Another case where only one base of the gene is the last base of the circular contig
gene join(1038313,1..1016)
/locus_tag="CTL2C_RS00005"
CDS join(1038313,1..1016)
/locus_tag="CTL2C_RS00005"
/inference="COORDINATES: similar to AA
sequence:RefSeq:YP_001654092.1"
/note="Derived by automated computational analysis using
gene prediction method: Protein Homology."
/codon_start=1
/transl_table=11
/product="porphobilinogen synthase"
/protein_id="WP_009873181.1"
Example in GFF file:
Sequence | Source | Type | Start | End | _ | Strand | Phase | Attributes |
---|---|---|---|---|---|---|---|---|
NZ_CP017736.1 | RefSeq | gene | 1041974 | 1043743 | . | + | . | ID=gene-BKB96_RS00005 |
NZ_CP017736.1 | Protein Homology | CDS | 1041974 | 1043743 | . | + | 0 | ID=cds-WP_100115054.1 |
In a GFF file, when a gene extends beyond the boundary of a contig, it means that its end position exceeds the size of the contig. For instance, in the provided example, the contig named 'NZ_CP017736.1' has a size of 1042567 base pairs, but the gene's end position is recorded as 1043743, which surpasses the contig's length. This indicates that the gene extends beyond the edge of the contig, effectively overlapping it.
Test on few pangenomes:
species | D.pigrum | P.aeruginosa | E.Coli | |||
---|---|---|---|---|---|---|
Before | After | Before | After | Before | After | |
Genes | 59999 | 59999 | 4 933 371 | 4 939 509 | 14 932 814 | 15 017 229 |
Genomes | 32 | 32 | 802 | 802 | 3190 | 3190 |
Families | 4123 | 4123 | 32 196 | 32 279 | 45 002 | 45 077 |
Edges | 5742 | 5742 | 59 301 | 60 524 | 131 142 | 139 257 |
Persistent | 1436 | 1436 | 5 181 | 5 028 | 3 137 | 3 135 |
Shell | 477 | 477 | 5 982 | 6 286 | 7 250 | 7 234 |
Cloud | 2210 | 2210 | 21 033 | 20 965 | 34 676 | 34 708 |
RGP | 806 | 806 | 33 894 | 34 148 | 236 867 | 236 824 |
Spots | 97 | 97 | 915 | 829 | 2 037 | 1 721 |
Modules | 122 | 122 | 1 420 | 1422 | 2 219 | 2 219 |
The difference in RGP count comes from a difference in clustering, which affects partitioning.
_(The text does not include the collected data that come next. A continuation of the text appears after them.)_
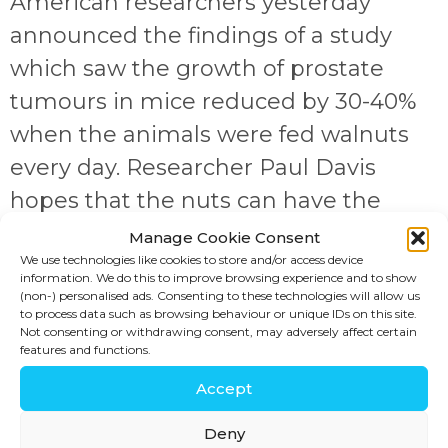
American researchers yesterday
announced the findings of a study
which saw the growth of prostate
tumours in mice reduced by 30-40%
when the animals were fed walnuts
every day. Researcher Paul Davis
hopes that the nuts can have the
same effects on tumours in men. The
Manage Cookie Consent
We use technologies like cookies to store and/or access device
animals were fed the human
information. We do this to improve browsing experience and to show
equivalent of 2.4oz per […]
(non-) personalised ads. Consenting to these technologies will allow us
to process data such as browsing behaviour or unique IDs on this site.
Not consenting or withdrawing consent, may adversely affect certain
JOIN US!
features and functions.
Accept
SIGN UP
Deny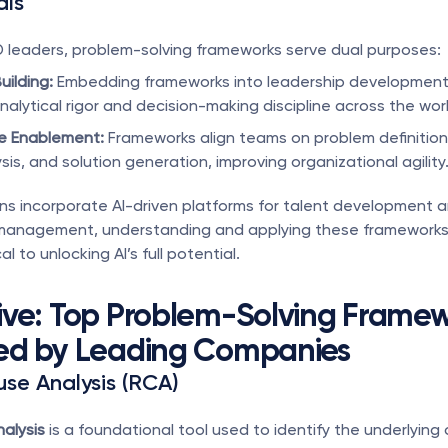
als
D leaders, problem-solving frameworks serve dual purposes:
uilding:
 Embedding frameworks into leadership development
nalytical rigor and decision-making discipline across the wor
e Enablement:
 Frameworks align teams on problem definition,
is, and solution generation, improving organizational agility
ns incorporate AI-driven platforms for talent development a
anagement, understanding and applying these frameworks 
l to unlocking AI’s full potential.
ve: Top Problem-Solving Framew
ed by Leading Companies
use Analysis (RCA)
alysis
 is a foundational tool used to identify the underlying 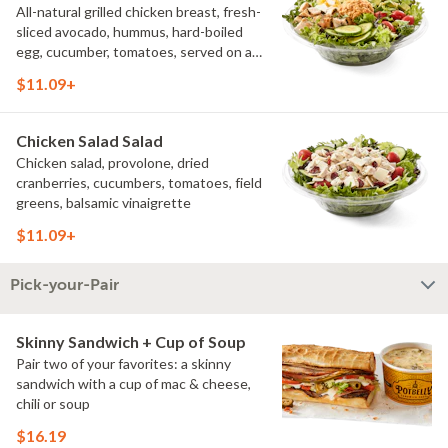
All-natural grilled chicken breast, fresh-
sliced avocado, hummus, hard-boiled
egg, cucumber, tomatoes, served on a
bed of field greens, with fat free
$11.09+
vinaigrette
Chicken Salad Salad
Chicken salad, provolone, dried
cranberries, cucumbers, tomatoes, field
greens, balsamic vinaigrette
$11.09+
Pick-your-Pair
Skinny Sandwich + Cup of Soup
Pair two of your favorites: a skinny
sandwich with a cup of mac & cheese,
chili or soup
$16.19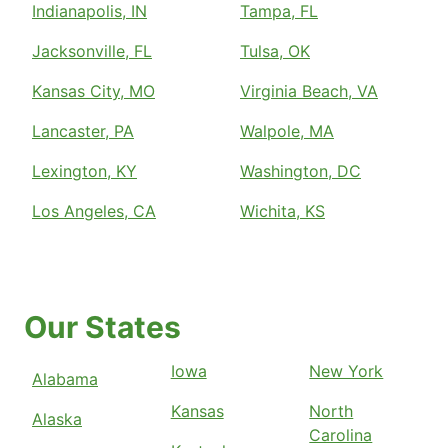
Indianapolis, IN
Tampa, FL
Jacksonville, FL
Tulsa, OK
Kansas City, MO
Virginia Beach, VA
Lancaster, PA
Walpole, MA
Lexington, KY
Washington, DC
Los Angeles, CA
Wichita, KS
Our States
Iowa
New York
Alabama
Kansas
North
Alaska
Carolina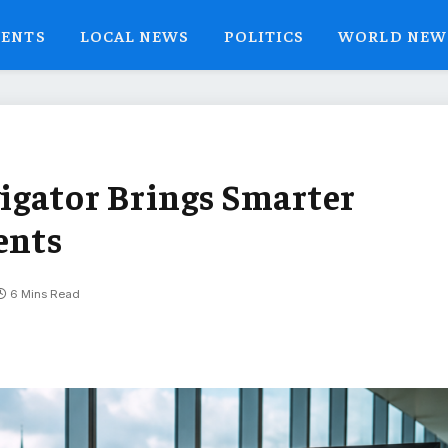
VENTS
LOCAL NEWS
POLITICS
WORLD NEW
igator Brings Smarter
ents
6 Mins Read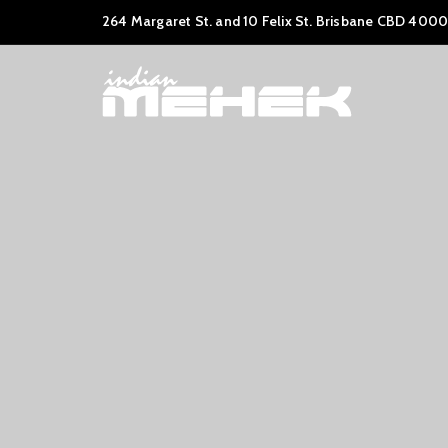
264 Margaret St. and 10 Felix St. Brisbane CBD 4000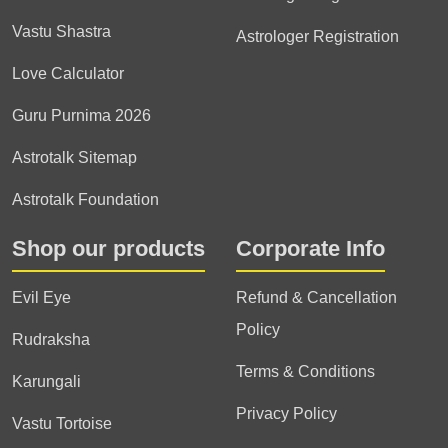
Vastu Shastra
Astrologer Registration
Love Calculator
Guru Purnima 2026
Astrotalk Sitemap
Astrotalk Foundation
Shop our products
Corporate Info
Evil Eye
Refund & Cancellation
Policy
Rudraksha
Terms & Conditions
Karungali
Privacy Policy
Vastu Tortoise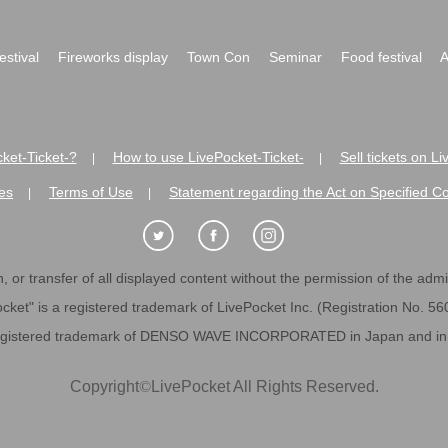
festival
Fireworks display
Town Con
Seminar
Food festival
A
ket-Ticket-?
How to use LivePocket-Ticket-
Sell tickets on L
|
|
es
Terms of Use
Statement regarding the Act on Specified C
|
|
 or transfer of all displayed content without the permission of the admini
cket" is a registered trademark of LivePocket Inc. (Registration No. 5
egistered trademark of DENSO WAVE INCORPORATED in Japan and in o
Copyright
©
LivePocket All Rights Reserved.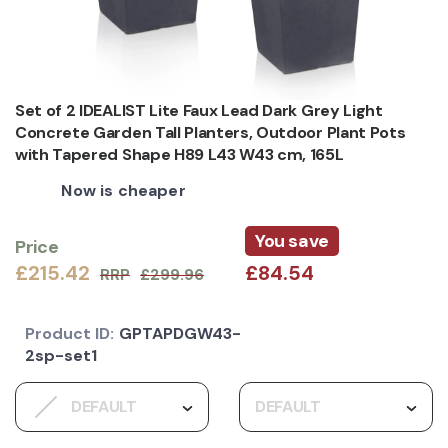
Set of 2 IDEALIST Lite Faux Lead Dark Grey Light
Concrete Garden Tall Planters, Outdoor Plant Pots
with Tapered Shape H89 L43 W43 cm, 165L
Now is cheaper
You save
Price
£215.42
£84.54
RRP
£299.96
Product ID:
GPTAPDGW43-
2sp-set1
DEFAULT
DEFAULT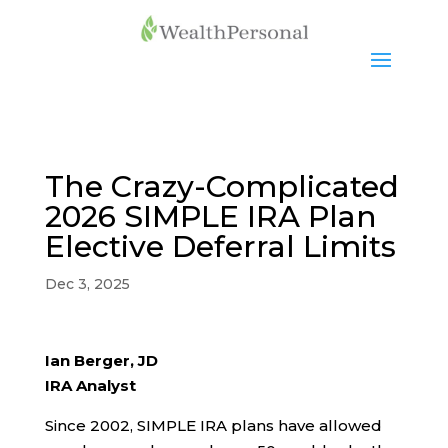
The Crazy-Complicated
2026 SIMPLE IRA Plan
Elective Deferral Limits
Dec 3, 2025
Ian Berger, JD
IRA Analyst
Since 2002, SIMPLE IRA plans have allowed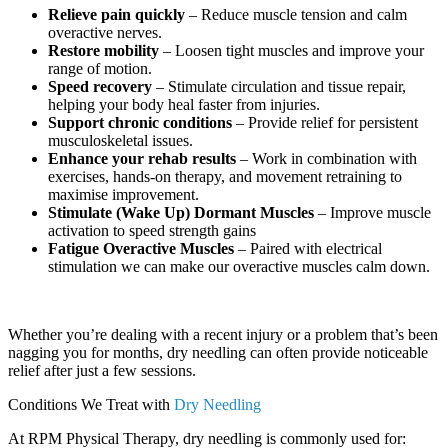
Relieve pain quickly
– Reduce muscle tension and calm
overactive nerves.
Restore mobility
– Loosen tight muscles and improve your
range of motion.
Speed recovery
– Stimulate circulation and tissue repair,
helping your body heal faster from injuries.
Support chronic conditions
– Provide relief for persistent
musculoskeletal issues.
Enhance your rehab results
– Work in combination with
exercises, hands-on therapy, and movement retraining to
maximise improvement.
Stimulate (Wake Up) Dormant Muscles
– Improve muscle
activation to speed strength gains
Fatigue Overactive Muscles
– Paired with electrical
stimulation we can make our overactive muscles calm down.
Whether you’re dealing with a recent injury or a problem that’s been
nagging you for months, dry needling can often provide noticeable
relief after just a few sessions.
Conditions We Treat with
Dry Needling
At RPM Physical Therapy, dry needling is commonly used for: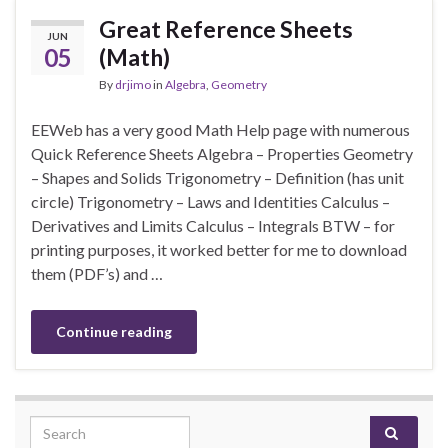
Great Reference Sheets
JUN
05
(Math)
By
drjimo
in
Algebra
,
Geometry
EEWeb has a very good Math Help page with numerous
Quick Reference Sheets Algebra – Properties Geometry
– Shapes and Solids Trigonometry – Definition (has unit
circle) Trigonometry – Laws and Identities Calculus –
Derivatives and Limits Calculus – Integrals BTW – for
printing purposes, it worked better for me to download
them (PDF’s) and …
Continue reading
Search for: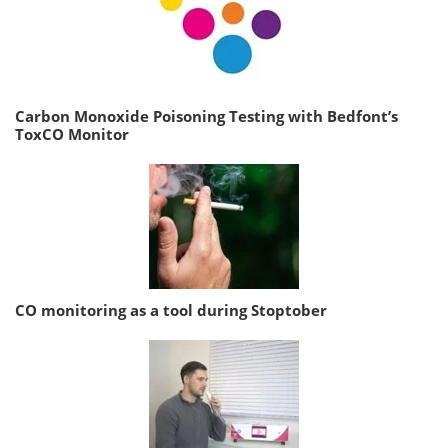
Carbon Monoxide Poisoning Testing with Bedfont’s
ToxCO Monitor
CO monitoring as a tool during Stoptober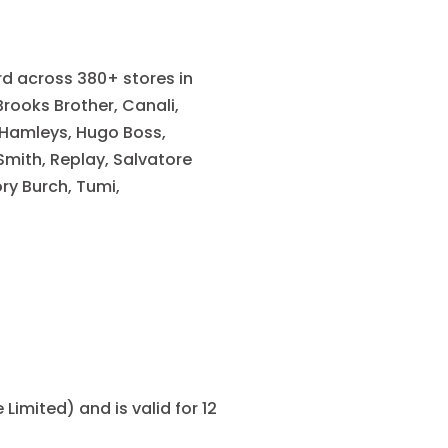
ard across 380+ stores in
Brooks Brother, Canali,
 Hamleys, Hugo Boss,
mith, Replay, Salvatore
ry Burch, Tumi,
Limited) and is valid for 12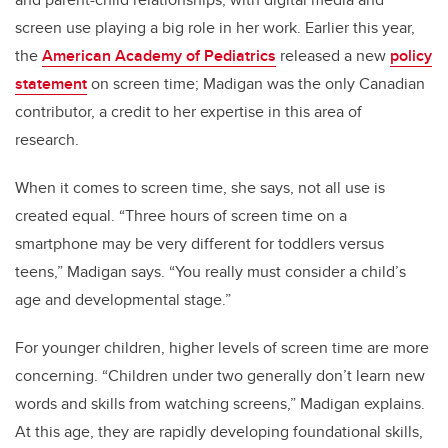
screen use playing a big role in her work. Earlier this year,
the
American Academy of Pediatrics
released a new
policy
statement
on screen time; Madigan was the only Canadian
contributor, a credit to her expertise in this area of
research.
When it comes to screen time, she says, not all use is
created equal. “Three hours of screen time on a
smartphone may be very different for toddlers versus
teens,” Madigan says. “You really must consider a child’s
age and developmental stage.”
For younger children, higher levels of screen time are more
concerning. “Children under two generally don’t learn new
words and skills from watching screens,” Madigan explains.
At this age, they are rapidly developing foundational skills,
The following image shows the difference in RGP on the GCF_016904235.1_ASM1690423v1_CDS_2283 genome with proksee.
There is a deletion of RGP66 due to the change in partition of the ECK0501 gene family from shell to persistent.
RGPs 12 and 19 merge into RGP9 due to the change in partition of the ECK1494 gene family from persistent to shell.